EXERCISE: Convert the text lines from all of these rows into a Markdown table with a numbered column headed No. and a column headed Line, leaving out blank lines. Do not include the pictures.

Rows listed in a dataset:
*** Begin section ***
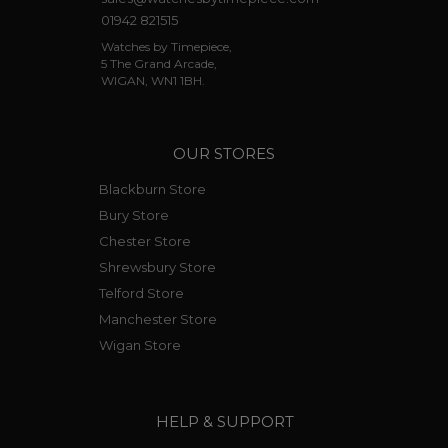
01942 821515
Watches by Timepiece,
5 The Grand Arcade,
WIGAN, WN1 1BH.
OUR STORES
Blackburn Store
Bury Store
Chester Store
Shrewsbury Store
Telford Store
Manchester Store
Wigan Store
HELP & SUPPORT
*** End section ***
RESULT OF THIS TASK:
| No. | Line |
|---|---|
| 1 | 01942 821515 |
| 2 | Watches by Timepiece, |
| 3 | 5 The Grand Arcade, |
| 4 | WIGAN, WN1 1BH. |
| 5 | OUR STORES |
| 6 | Blackburn Store |
| 7 | Bury Store |
| 8 | Chester Store |
| 9 | Shrewsbury Store |
| 10 | Telford Store |
| 11 | Manchester Store |
| 12 | Wigan Store |
| 13 | HELP & SUPPORT |